The Washington Free Beacon details a summit this week in New Hampshire led by former television news anchor and now education activist Campbell Brown. Six Republican presidential candidates participated.

At Brown’s “The Seventy Four” summit, all six candidates also expressed support for local control of curricula.

[Jeb] Bush discussed the value of vouchers and charter schools. “The net result of a system where a parent has total choice of where to go, is that every school is going to have to get better, or they’re going to lose their students,” Bush said.

When asked about his support for the Common Core, Bush put some distance between himself and the controversial policy, emphasizing the necessity of high standards and core content that are state-driven. “The commonality [of standards] is not as relevant as the highness of them,” he said. …

… Carly Fiorina emphasized innovation and diversity, which she said could only be maintained at a local level. She said that as president she would “devolve as much money, and as much responsibility, and as much accountability into the states’ and into communities’ and parents’ hands as possible.”

Fiorina criticized federal programs such as Race to the Top that dictate standards on the state level through funding. “A bureaucracy by nature will standardize and systematize. They won’t standardize goals, they will standardize methods,” she said. Fiorina supported the version of the No Child Left Behind Act revised in the Republican House, which would push money out to the local level.

She advocated zero-based budgeting and a “top-to-bottom audit” of the federal government. …

… [John] Kasich supported a strong school choice program that included charter schools and vouchers and committees that would help failing schools.

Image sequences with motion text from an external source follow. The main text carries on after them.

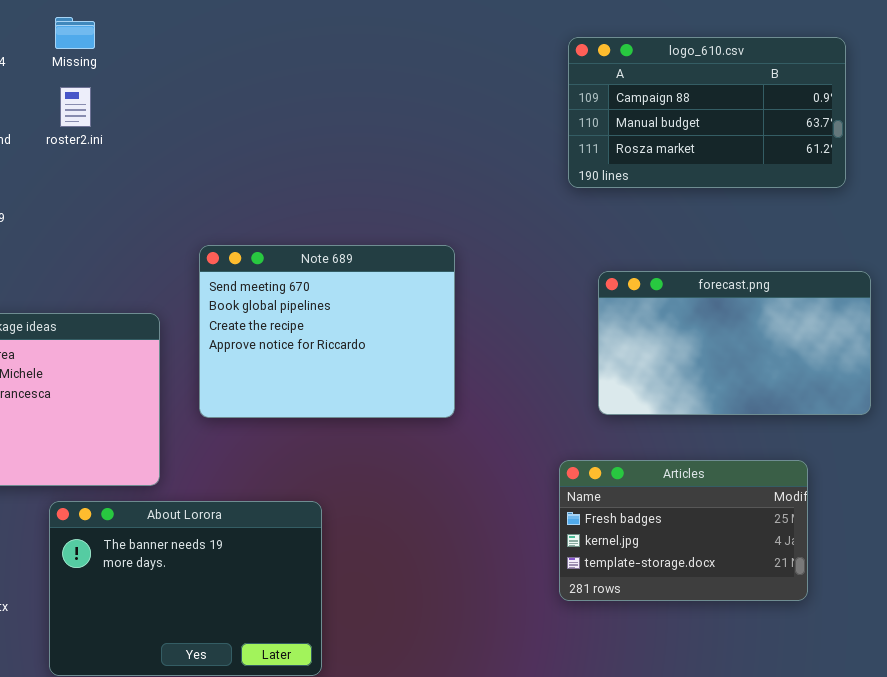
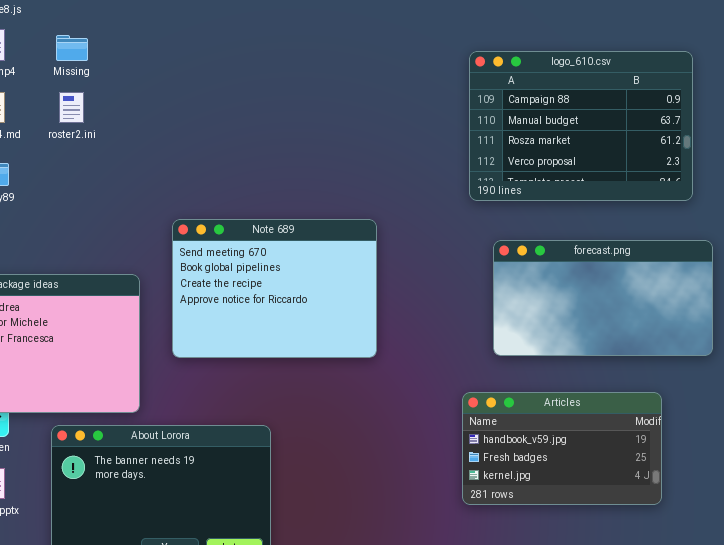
logo_610.csv: [568,37,846,188] -> [469,51,693,201], resized
Articles: [559,460,808,601] -> [462,392,662,505], scrolled up 1 row

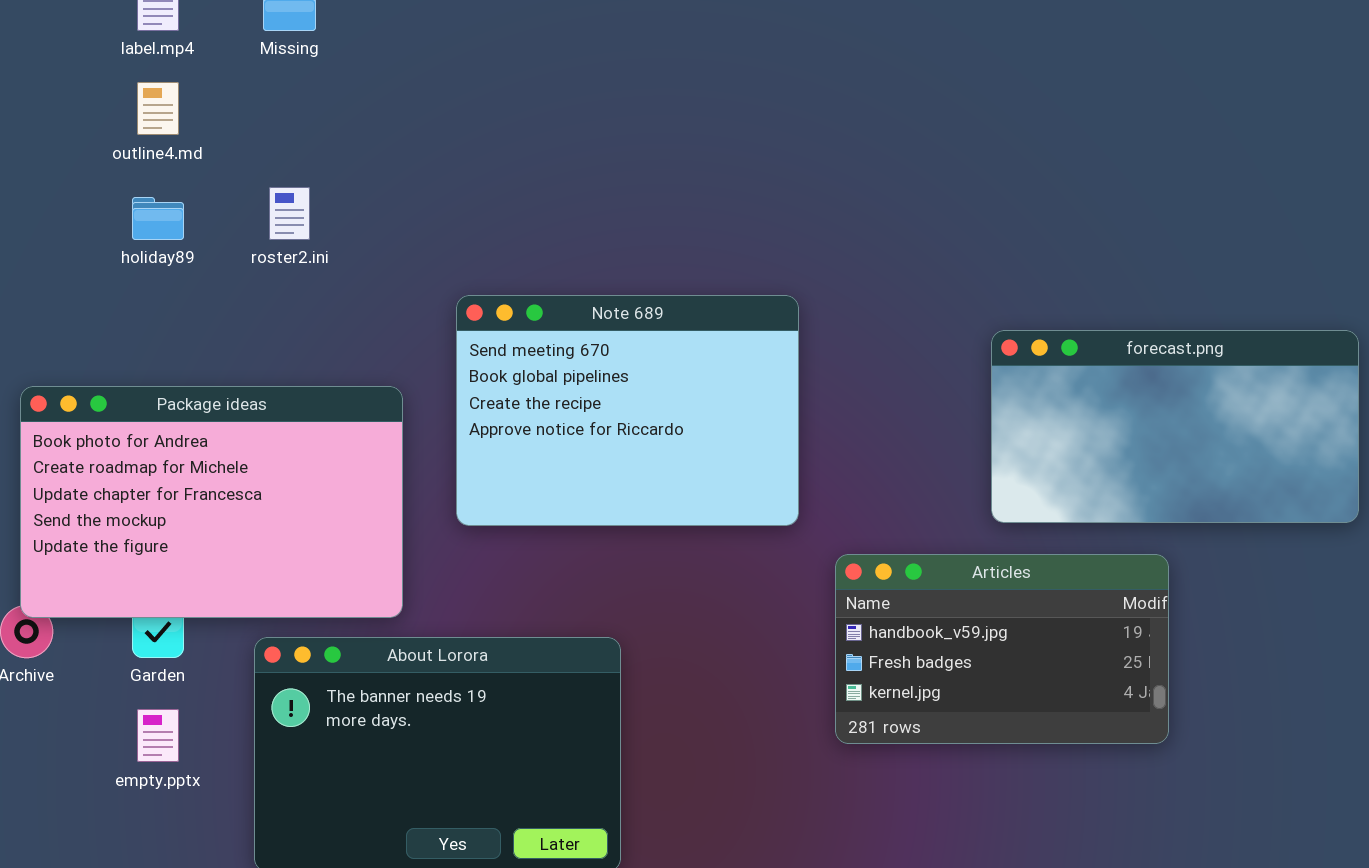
logo_610.csv: [469,51,693,201] -> none, closed
roster2.ini: [59,92,84,123] -> [269,187,310,240], moved
Articles: [462,392,662,505] -> [835,554,1169,744], moved

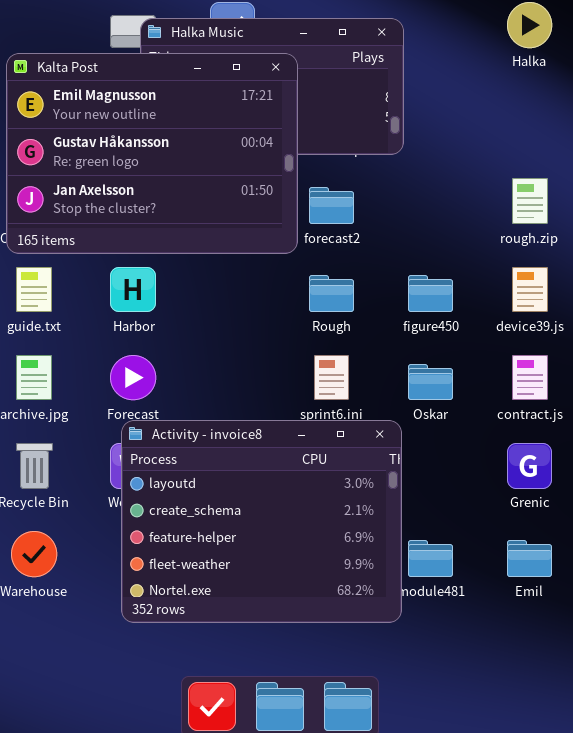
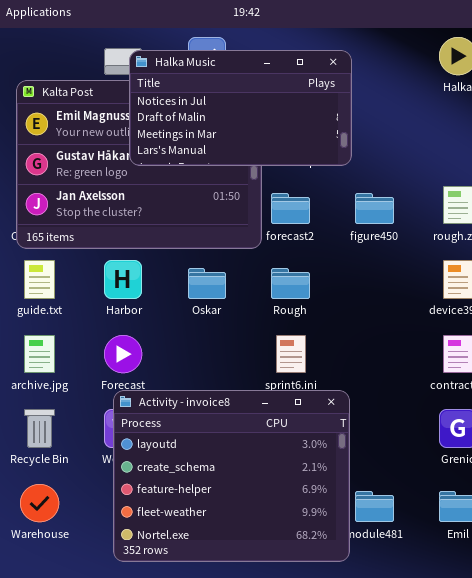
Halka Music: [140,18,404,155] -> [129,50,352,166], raised
figure450: [408,275,453,312] -> [355,193,394,224], moved
Oskar: [408,364,453,400] -> [188,268,226,299], moved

“We have to break the agrarian model: we stick everybody in a classroom and we try to teach everybody in the same way, and as we all know, children learn in different ways,” he said.

Kasich, like Bush, distanced himself from Common Core. “We had a big war here in the country over this thing called Common Core. Did you hear anything out of me that didn’t represent local control? So we have to sometimes get beyond the headlines and the politics, and look underneath to figure out what the reality is,” he said.

Kasich said that teachers were vital to student success and individualized education. “How do we pay a college football couch four million dollars a year and we pay our teachers peanuts?” he asked. “If they’re not teaching very well, we need to either help them get better, or they shouldn’t be teaching.”